§ Exercise details
State how many lines in the material below contain the word "соглашаетесь". Case matters, and your reply should be the number alone.
[Records for processing Boundary: Start]
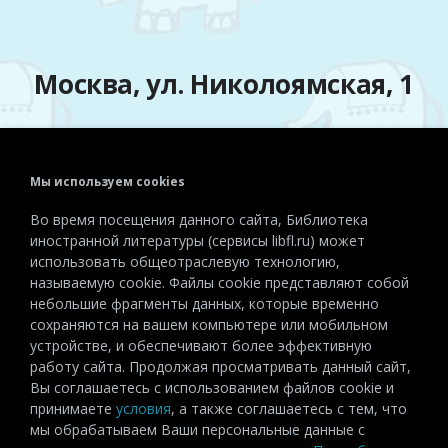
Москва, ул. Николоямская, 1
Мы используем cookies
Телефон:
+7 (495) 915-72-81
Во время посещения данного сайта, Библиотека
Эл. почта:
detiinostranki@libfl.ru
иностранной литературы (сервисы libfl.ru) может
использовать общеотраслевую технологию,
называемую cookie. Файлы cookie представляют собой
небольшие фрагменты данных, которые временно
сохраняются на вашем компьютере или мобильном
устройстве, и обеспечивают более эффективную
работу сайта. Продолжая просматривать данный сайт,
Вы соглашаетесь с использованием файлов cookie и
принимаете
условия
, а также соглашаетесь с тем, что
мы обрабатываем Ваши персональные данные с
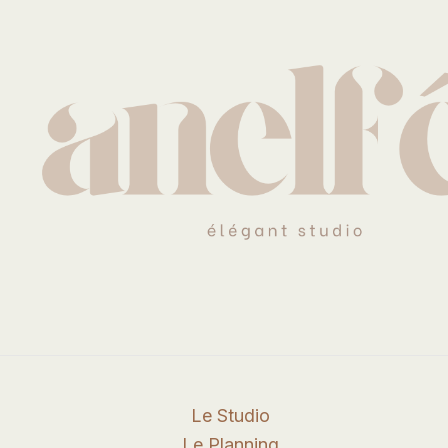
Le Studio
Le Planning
[Records for processing Boundary: End]
§ Your solution
2